TASK DIRECTIONS:
Replace each occurrence of "print" with "output" in the data below, reproduce every other line unchanged, and omit the pictures.

DATA SHOWN:

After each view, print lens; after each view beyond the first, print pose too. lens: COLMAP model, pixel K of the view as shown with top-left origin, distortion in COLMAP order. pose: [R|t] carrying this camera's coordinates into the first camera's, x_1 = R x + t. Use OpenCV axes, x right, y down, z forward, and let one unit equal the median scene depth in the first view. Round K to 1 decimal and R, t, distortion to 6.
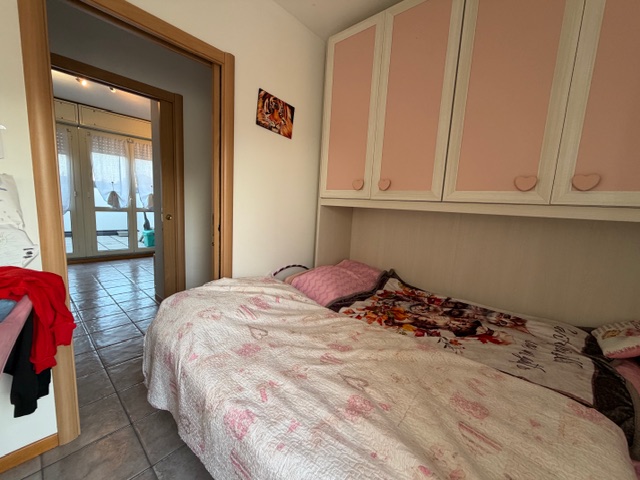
lens RADIAL K [[255.5, 0, 317.2], [0, 255.5, 240.1], [0, 0, 1]] dist [0.000380, -0.000186]
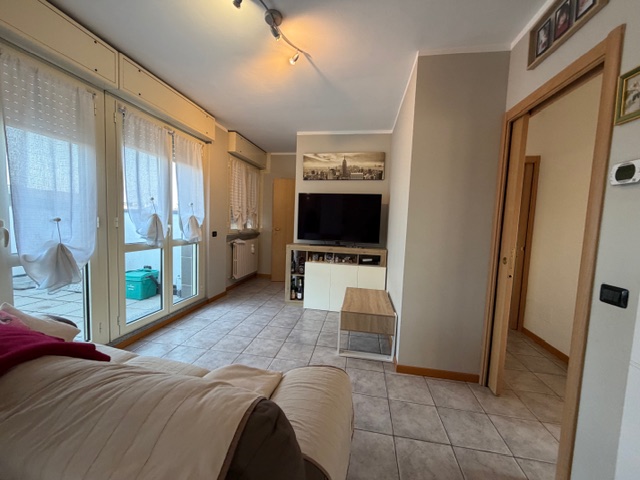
lens RADIAL K [[255.5, 0, 317.2], [0, 255.5, 240.1], [0, 0, 1]] dist [0.000380, -0.000186]
pose [[0.858302, -0.060801, 0.509530, -1.633091], [0.077178, 0.996956, -0.011043, -0.206983], [-0.507308, 0.048803, 0.860382, 0.673564]]
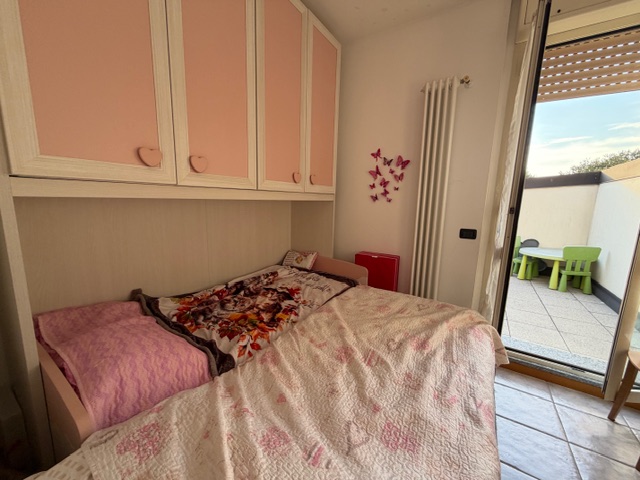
lens RADIAL K [[256.1, 0, 317.6], [0, 256.1, 239.8], [0, 0, 1]] dist [0.000039, 0.000157]
pose [[-0.141986, -0.214296, 0.966394, -0.411006], [0.102392, 0.967868, 0.229667, -0.121577], [-0.984559, 0.131561, -0.115481, 0.659865]]
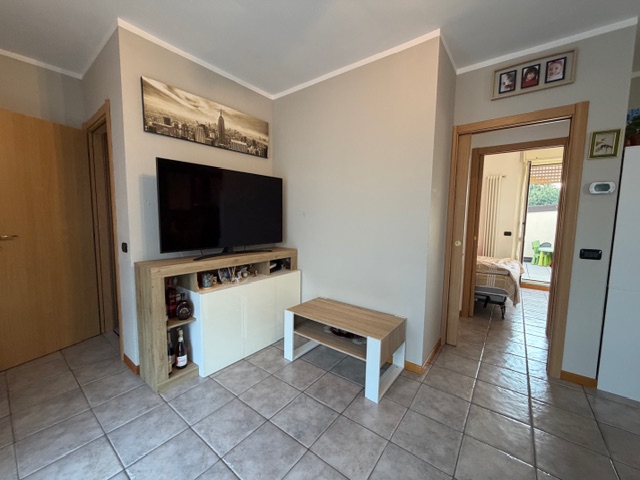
lens RADIAL K [[255.5, 0, 317.2], [0, 255.5, 240.1], [0, 0, 1]] dist [0.000380, -0.000186]
pose [[-0.054530, -0.145084, 0.987916, -1.727833], [0.117469, 0.981585, 0.150638, -0.356369], [-0.991578, 0.124264, -0.036483, 1.767263]]
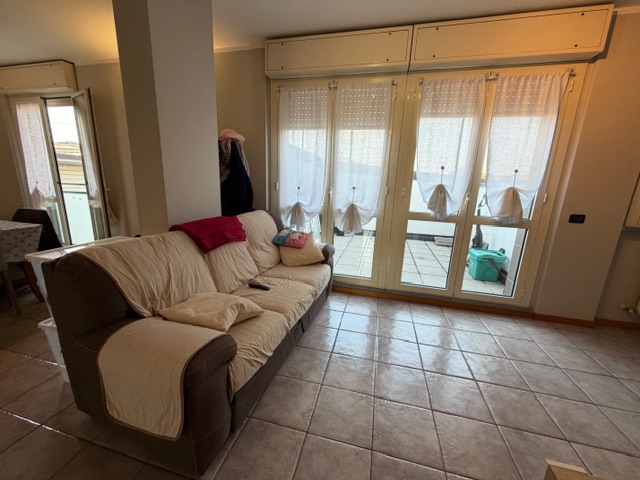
lens RADIAL K [[255.5, 0, 317.2], [0, 255.5, 240.1], [0, 0, 1]] dist [0.000380, -0.000186]
pose [[0.448513, 0.162094, -0.878955, -0.885564], [-0.133289, 0.984550, 0.113553, -0.215610], [0.883782, 0.066225, 0.463189, 1.107417]]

ANSWER FOR THIS EXERCISE:
After each view, output lens; after each view beyond the first, output pose too. lens: COLMAP model, pixel K of the view as shown with top-left origin, distortion in COLMAP order. pose: [R|t] carrying this camera's coordinates into the first camera's, x_1 = R x + t. Use OpenCV axes, x right, y down, z forward, and let one unit equal the median scene depth in the first view. Round K to 1 decimal and R, t, distortion to 6.
lens RADIAL K [[255.5, 0, 317.2], [0, 255.5, 240.1], [0, 0, 1]] dist [0.000380, -0.000186]
lens RADIAL K [[255.5, 0, 317.2], [0, 255.5, 240.1], [0, 0, 1]] dist [0.000380, -0.000186]
pose [[0.858302, -0.060801, 0.509530, -1.633091], [0.077178, 0.996956, -0.011043, -0.206983], [-0.507308, 0.048803, 0.860382, 0.673564]]
lens RADIAL K [[256.1, 0, 317.6], [0, 256.1, 239.8], [0, 0, 1]] dist [0.000039, 0.000157]
pose [[-0.141986, -0.214296, 0.966394, -0.411006], [0.102392, 0.967868, 0.229667, -0.121577], [-0.984559, 0.131561, -0.115481, 0.659865]]
lens RADIAL K [[255.5, 0, 317.2], [0, 255.5, 240.1], [0, 0, 1]] dist [0.000380, -0.000186]
pose [[-0.054530, -0.145084, 0.987916, -1.727833], [0.117469, 0.981585, 0.150638, -0.356369], [-0.991578, 0.124264, -0.036483, 1.767263]]
lens RADIAL K [[255.5, 0, 317.2], [0, 255.5, 240.1], [0, 0, 1]] dist [0.000380, -0.000186]
pose [[0.448513, 0.162094, -0.878955, -0.885564], [-0.133289, 0.984550, 0.113553, -0.215610], [0.883782, 0.066225, 0.463189, 1.107417]]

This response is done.